You'll need some familiarity with xarray. In particular:
At a basic level, one can use xarray's selection and lazy loading mechanisms to interact with the data:
import xarray_kat
import xarray
token = "eyFILLMEIN"
capture_block_id = 123456789
url = f"https://archive-gw-1.kat.ac.za/{capture_block_id}/{capture_block_id}_sdp_l0.full.rdb?token={token}"
# If the dataset is small you may be able to load it all in at once
dt = xarray.open_datatree(url)
dt.load()
# Otherwise one can select a small partition of the data
# that can fit in memory and interact with that
ds = dt["123456789_sdp_l0"].ds
ds = ds.isel(time=slice(10, 20), baseline_id=[1, 20, 30, 31, 32, 50], frequency=slice(256, 768))
ds.load()If dask is installed, one can request chunking along dimensions:
import xarray_kat
import xarray
token = "eyFILLMEIN"
capture_block_id = 123456789
url = f"https://archive-gw-1.kat.ac.za/{capture_block_id}/{capture_block_id}_sdp_l0.full.rdb?token={token}"

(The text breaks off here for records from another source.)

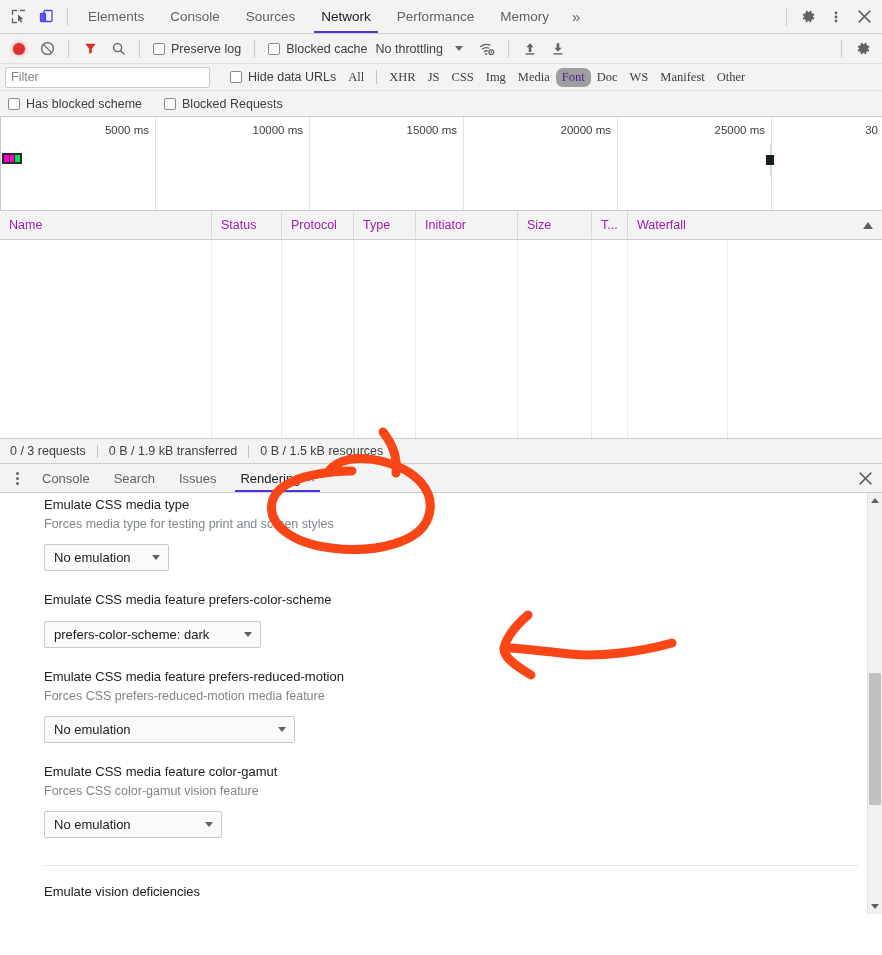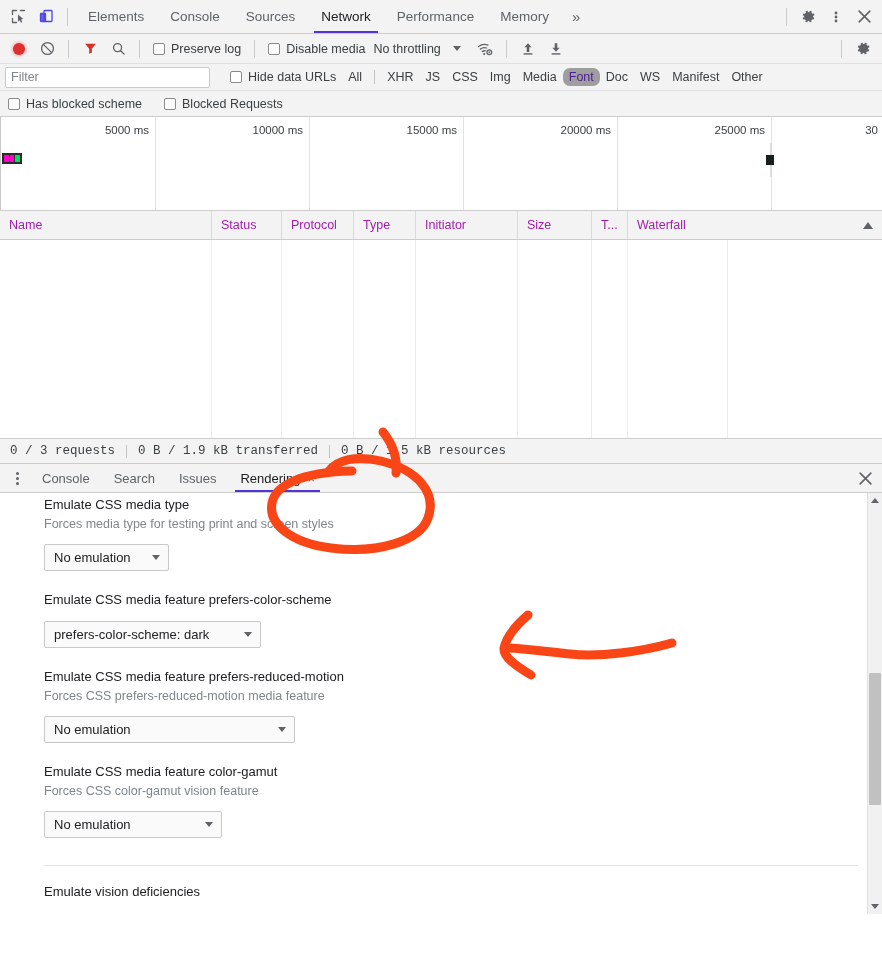--- a/index.html
+++ b/index.html
@@ -89,21 +89,21 @@
     border: 1px solid #c9c9c9; background: #fff;
     border-radius: 2px;
     font-family: "Liberation Sans", sans-serif;
     font-size: 12.5px;
     padding: 0 5px;
     color: #202124;
     outline: none;
   }
   .filter-input::placeholder { color: #80868b; }
   .ftypes { display: flex; align-items: center; margin-left: 14px; font-size: 12.5px; color: #3c4043; }
-  .ftype { padding: 2px 6px; border-radius: 7px; white-space: nowrap; }
+  .ftype { padding: 2px 6px; border-radius: 7px; white-space: nowrap; font-family: Liberation Serif, serif; }
   .ftype.selected { background: #9e9e9e; color: #4c1d95; }
   .fsep { width: 1px; height: 14px; background: #c4c4c4; margin: 0 6px; }
 
   
   .blocked-bar {
     display: flex; align-items: center;
     height: 26px;
     background: #f3f3f3;
     border-bottom: 1px solid #cdcdcd;
     padding: 0 8px;
@@ -167,21 +167,21 @@
   .col-line.last { border-right: none; flex: 1; }
 
   
   .summary {
     display: flex; align-items: center;
     height: 26px;
     background: #f3f3f3;
     border-top: 1px solid #cdcdcd;
     border-bottom: 1px solid #cdcdcd;
     padding: 0 10px;
-    font-size: 12.5px; color: #3c4043; font-family: Liberation Mono, monospace;
+    font-size: 12.5px; color: #3c4043;
   }
   .sum-sep { width: 1px; height: 13px; background: #c4c4c4; margin: 0 11px; }
 
   
   .drawer-tabbar {
     display: flex; align-items: center;
     height: 29px;
     background: #f3f3f3;
     border-bottom: 1px solid #cdcdcd;
     padding-left: 4px;
@@ -362,21 +362,21 @@
     </div>
     <div class="vsep"></div>
 
     <div class="cb-wrap">
       <span class="cbx"></span>
       <span>Preserve log</span>
     </div>
     <div class="vsep"></div>
     <div class="cb-wrap">
       <span class="cbx"></span>
-      <span>Disable media</span>
+      <span>Blocked cache</span>
     </div>
     <div class="throttle">
       <span>No throttling</span>
     </div>
     <div class="caret-small"></div>
     <div class="icon-btn">
       <svg width="16" height="16" viewBox="0 0 16 16">
         <path d="M1.6 5.6A9.2 9.2 0 0111 4.1" stroke="#5f6368" stroke-width="1.3" fill="none" stroke-linecap="round"></path>
         <path d="M3.4 8.1a6.4 6.4 0 016.2-1.1" stroke="#5f6368" stroke-width="1.3" fill="none" stroke-linecap="round"></path>
         <path d="M5.3 10.5a3.5 3.5 0 013-.6" stroke="#5f6368" stroke-width="1.3" fill="none" stroke-linecap="round"></path>

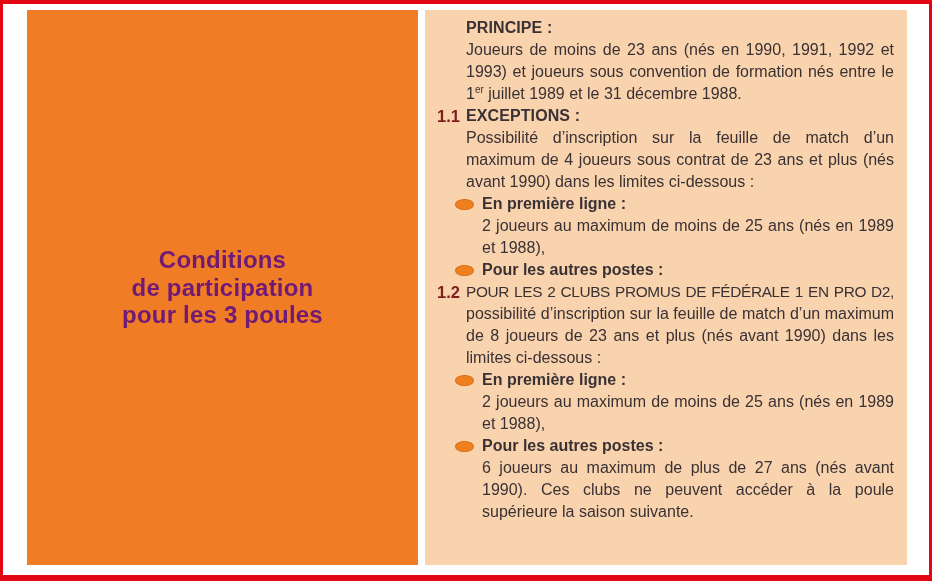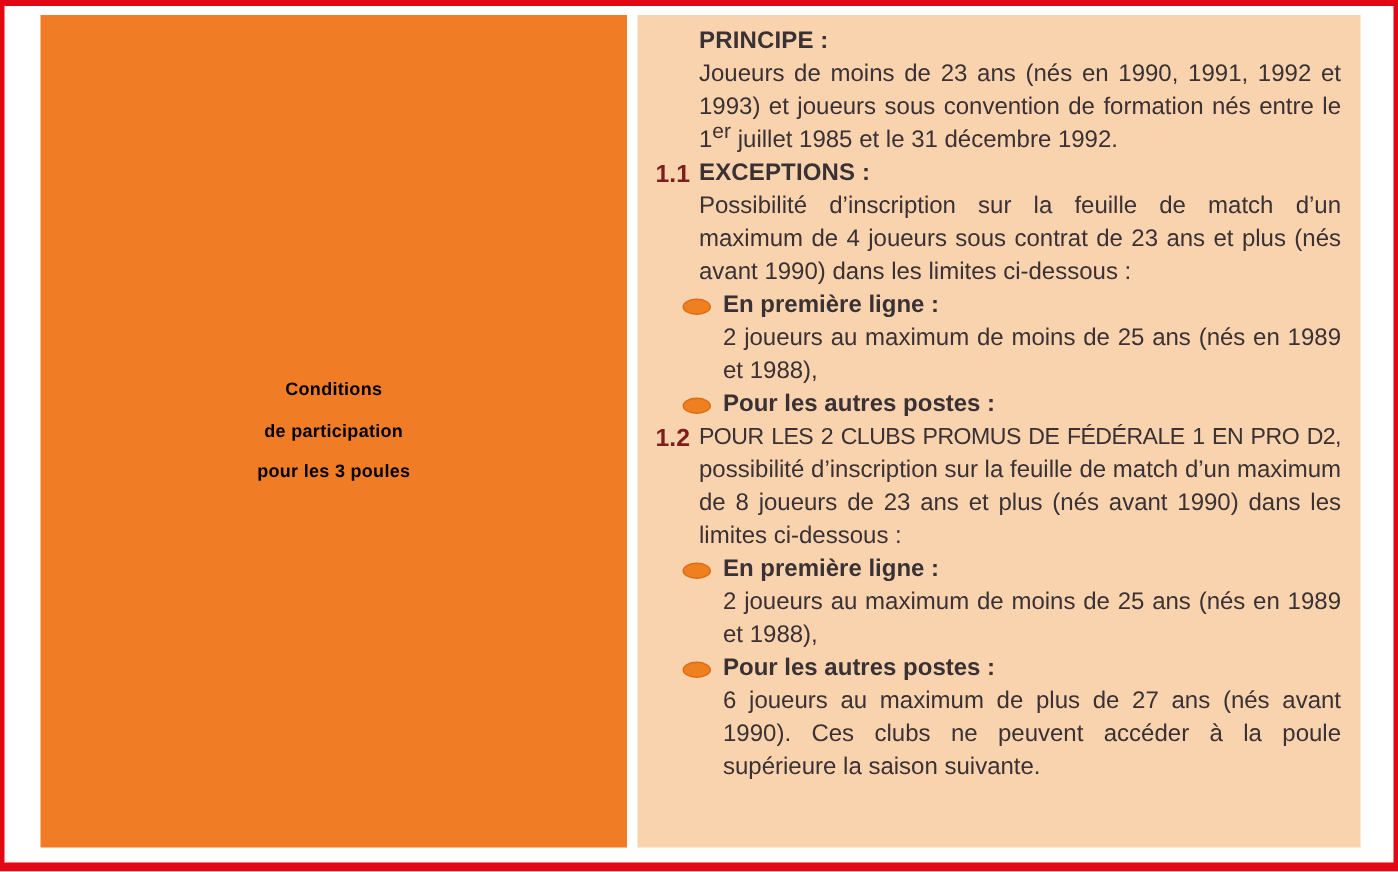--- a/index.html
+++ b/index.html
@@ -22,23 +22,23 @@
     position: absolute;
     left: 24px; top: 6px;
     width: 391px; height: 555px;
     background: #f07d26;
     display: flex;
     align-items: center;
     justify-content: center;
   }
   .title-block {
     text-align: center;
-    color: #000000;
+    color: #701a75;
     font-weight: bold;
-    font-size: 12px;
+    font-size: 24px;
     line-height: 27.5px;
     letter-spacing: 0.2px;
   }
 
   .panel-right {
     position: absolute;
     left: 422px; top: 6px;
     width: 482px; height: 555px;
     background: #f8d3ae;
     color: #3a3134;
@@ -84,21 +84,21 @@
     line-height: 22px;
   }
 
   .inline-h {
     font-weight: normal;
     font-size: 15.4px;
     letter-spacing: -0.35px;
   }
 
   sup {
-    font-size: 14px;
+    font-size: 10px;
     line-height: 0;
     vertical-align: super;
   }
 </style>
 </head>
 <body>
 
 <div class="page">
 
   <div class="panel-left">
@@ -106,21 +106,21 @@
       <div>Conditions</div>
       <div>de participation</div>
       <div>pour les 3 poules</div>
     </div>
   </div>
 
   <div class="panel-right">
 
     <section class="sec">
       <h3>PRINCIPE :</h3>
-      <p class="just"><span>Joueurs de moins de 23 ans (nés en 1990, 1991, 1992 et 1993) et joueurs sous convention de formation nés entre le 1</span><sup>er</sup><span> juillet 1985 et le 31 décembre 1992.</span></p>
+      <p class="just"><span>Joueurs de moins de 23 ans (nés en 1990, 1991, 1992 et 1993) et joueurs sous convention de formation nés entre le 1</span><sup>er</sup><span> juillet 1989 et le 31 décembre 1988.</span></p>
     </section>
 
     <section class="sec">
       <span class="num">1.1</span>
       <h3>EXCEPTIONS :</h3>
       <p class="just">Possibilité d’inscription sur la feuille de match d’un maximum de 4 joueurs sous contrat de 23 ans et plus (nés avant 1990) dans les limites ci-dessous :</p>
 
       <div class="bullet">
         <span class="bullet-icon"></span>
         <h4>En première ligne :</h4>

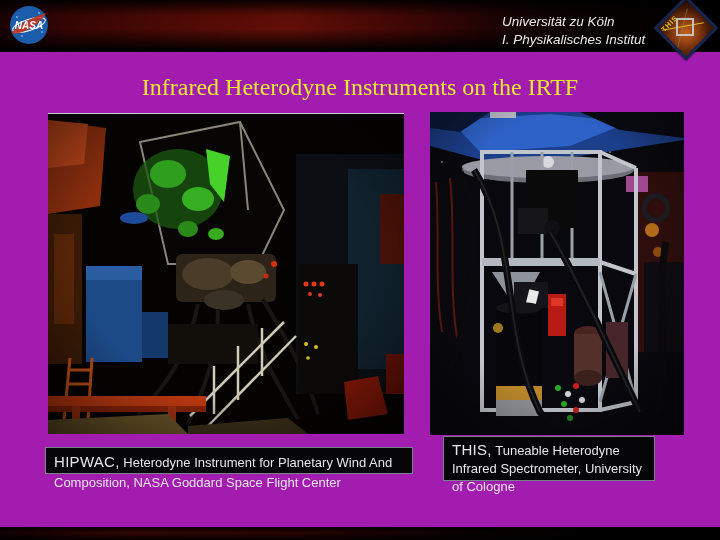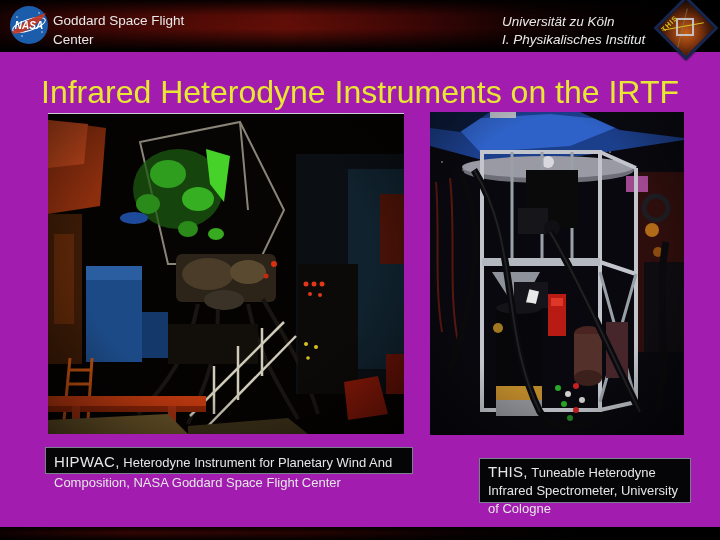--- a/index.html
+++ b/index.html
@@ -31,36 +31,36 @@
   .this-logo .cross-h{position:absolute;left:8px;top:26px;width:42px;height:1px;background:#ded424;
      transform:rotate(-10deg);opacity:.9;}
   .this-logo .cross-v{position:absolute;left:28px;top:8px;width:1px;height:40px;background:#8a8a50;
      transform:rotate(14deg);opacity:.6;}
   .this-logo .label{position:absolute;left:1px;top:14px;color:#d8c820;font-size:7px;font-weight:bold;
      letter-spacing:1px;transform:rotate(-45deg);transform-origin:left top;
      left:6px;top:28px;}
 
   
   .title{position:absolute;left:0;right:0;top:74px;margin:0;text-align:center;
-     font-family:Liberation Sans, sans-serif;font-weight:normal;
-     font-size:32px;color:var(--title-yellow,#e8e832);}
+     font-family:Liberation Serif, serif;font-weight:normal;
+     font-size:24px;color:var(--title-yellow,#e8e832);}
 
   
   .photo{position:absolute;background:#000;}
   .photo svg{display:block;width:100%;height:100%;}
   .photo-left{left:48px;top:113px;width:356px;height:320px;border-top:1px solid #c9ccd0;}
   .photo-right{left:430px;top:112px;width:254px;height:323px;}
 
   
   .caption{position:absolute;box-sizing:border-box;border:1px solid var(--caption-border,#79818c);
      background:#050507;color:#e6e6e6;padding:4px 8px;overflow:visible;}
   .caption .lead{font-size:15px;letter-spacing:.3px;}
   .caption .rest{font-size:13px;}
   .caption-left{left:45px;top:447px;width:368px;height:27px;line-height:19px;}
-  .caption-right{left:443px;top:458px;width:212px;height:45px;line-height:17px;margin-left:36px;}
+  .caption-right{left:443px;top:436px;width:212px;height:45px;line-height:17px;}
 </style>
 </head>
 <body>
 
 <div class="slide">
 
   <div class="topbar"></div>
 
   <div class="nasa-logo">
     <svg viewBox="0 0 40 40">
@@ -68,24 +68,20 @@
       <circle cx="8" cy="12" r="0.7" fill="#fff"></circle>
         <circle cx="30" cy="8" r="0.7" fill="#fff"></circle>
       <circle cx="33" cy="27" r="0.7" fill="#fff"></circle>
         <circle cx="13" cy="31" r="0.7" fill="#fff"></circle>
       <ellipse cx="20" cy="20" rx="17" ry="5.5" fill="none" stroke="#fff" stroke-width="1" transform="rotate(-18 20 20)"></ellipse>
       <path d="M3,27 C13,16 28,11 37,8 C31,19 17,28 5,29 Z" fill="#c8351f" opacity="0.9"></path>
       <text x="20" y="24" text-anchor="middle" font-size="10" font-style="italic" font-weight="bold" fill="#fff" font-family="Liberation Sans, sans-serif">NASA</text>
     </svg>
   </div>
 
-  <div class="org-left">
-    <div>Goddard Space Flight</div>
-    <div>Center</div>
-  </div>
 
   <div class="org-right">
     <div>Universität zu Köln</div>
     <div>I. Physikalisches Institut</div>
   </div>
 
   <div class="this-logo">
     <div class="diamond"></div>
     <div class="cross-h"></div>
     <div class="cross-v"></div>

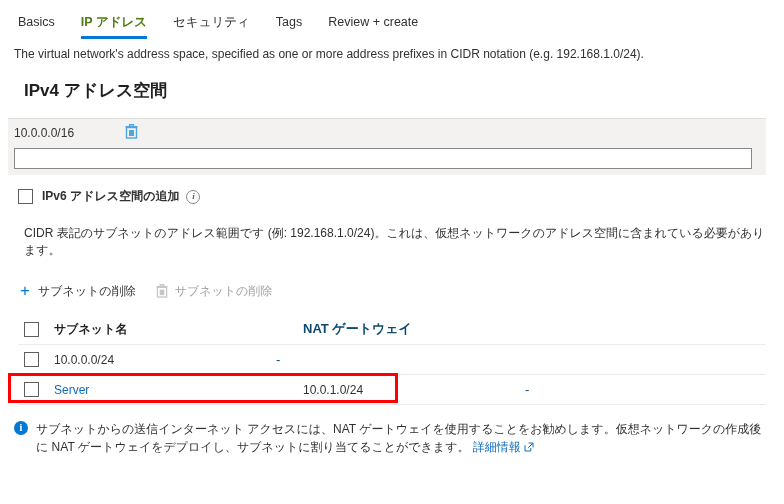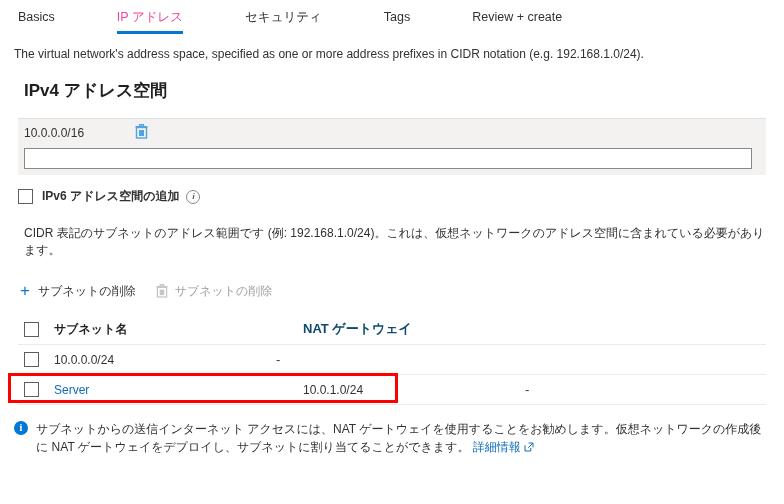--- a/index.html
+++ b/index.html
@@ -13,39 +13,38 @@
     font-family: "Liberation Sans", "DejaVu Sans", sans-serif;
     font-size: 12px;
     color: #323130;
     overflow: hidden;
     position: relative;
   }
 
   
   .tabs {
     display: flex;
-    align-items: flex-end;
+    align-items: flex-start;
     padding: 14px 0 0 14px;
     height: 34px;
     box-sizing: border-box;
-    gap: 36px;
   }
   .tab {
     position: relative;
     padding: 0 13px 9px 13px;
     font-size: 12.5px;
     color: #323130;
     cursor: pointer;
     white-space: nowrap;
     line-height: 16px;
   }
   .tab:first-child { padding-left: 4px; }
   .tab.active {
-    font-weight: normal;
-    color: #ec4899;
+    font-weight: bold;
+    color: #4d7c0f;
   }
   .tab.active::after {
     content: "";
     position: absolute;
     left: 13px;
     right: 13px;
     bottom: 0;
     height: 3px;
     background: #0078d4;
   }
@@ -60,21 +59,21 @@
   }
 
   
   .section-title {
     margin: 16px 0 16px 24px;
     font-size: 17px;
     font-weight: bold;
     color: #201f1e;
   }
   .addr-panel {
-    margin: 7px 18px 0 18px;
+    margin: 7px 18px 0 8px;
     background: #f3f2f1;
     border-top: 1px solid #e1dfdd;
     padding: 0;
   }
   .addr-row {
     display: flex;
     align-items: center;
     height: 27px;
     padding: 0 0 0 6px;
   }

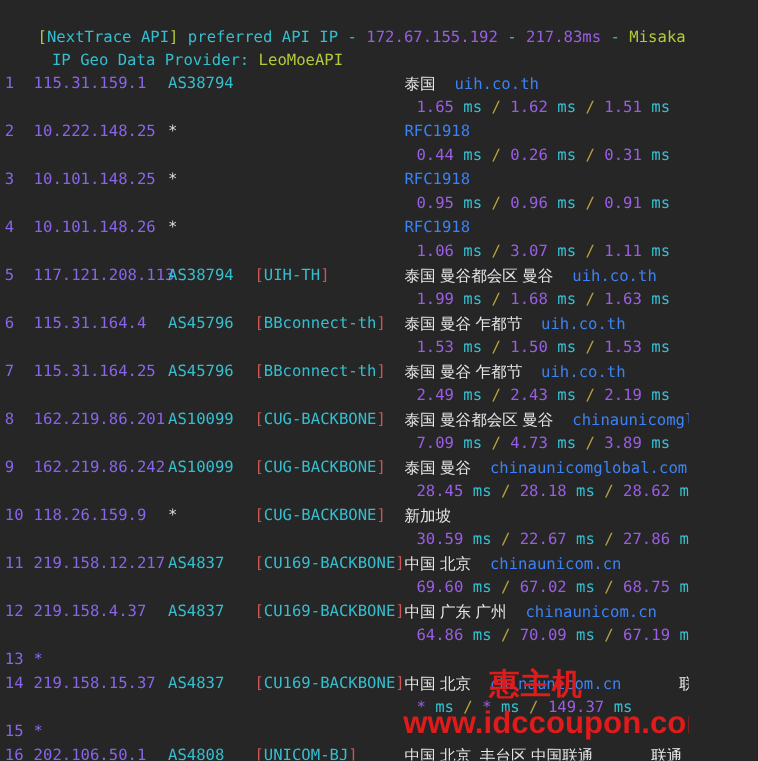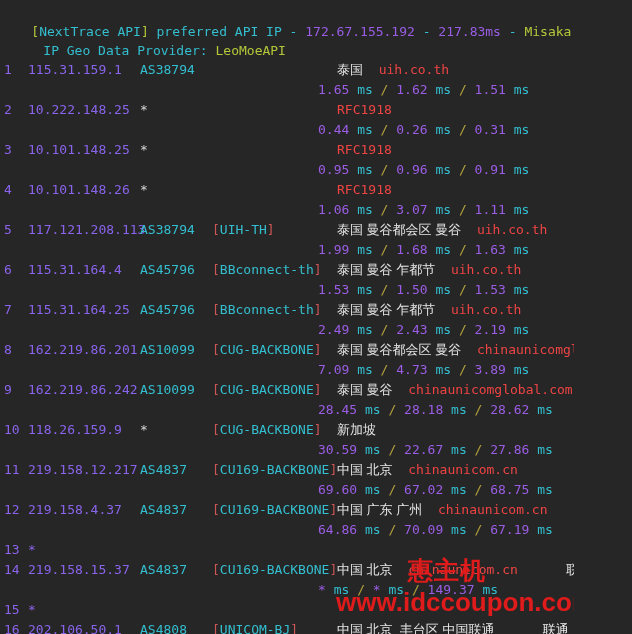--- a/index.html
+++ b/index.html
@@ -35,24 +35,24 @@
   .c-red    { color: #cc5555; }
   .c-white  { color: #d8d8d8; }
   .c-slash  { color: #b5a23a; }
 
   
   .col-idx   { position: absolute; left: 4px;   text-align: left; }
   .col-ip    { position: absolute; left: 28px;  }
   .col-as    { position: absolute; left: 140px; }
   .col-bkt   { position: absolute; left: 212px; }
   .col-geo   { position: absolute; left: 337px; }
-  .col-lat   { position: absolute; left: 318px; }
+  .col-lat   { position: absolute; left: 347px; }
 
   .geo-cn   { color: #e6e6e6; font-family: Liberation Sans, sans-serif; font-size: 13px; }
-  .geo-host { color: #ef4444; }
+  .geo-host { color: #3b82f6; }
   .geo-isp  { color: #f0f0f0; font-family: "DejaVu Sans", sans-serif; padding-left: 20px; }
 
   
   .wm {
     position: absolute;
     color: #e01b1b;
     font-family: Liberation Sans, sans-serif;
     font-weight: bold;
     pointer-events: none;
   }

# This specifies the natural chunking of the
# underlying store
dt = xarray.open_datatree(url, chunks={})
dt = dt.compute()
# More exotic chunking can be selected, but
# as this pattern does not match the natural
# chunking, it results in repeated requests for
# the same data. It may be better to use a
# dask.rechunk operation ontop of the natural
# chunking, or use cache pools to ameliorate this
dt = xarray.open_datatree(url, chunks={"time": 20, "baseline_id": 155, "frequency": 256})
dt = dt.compute()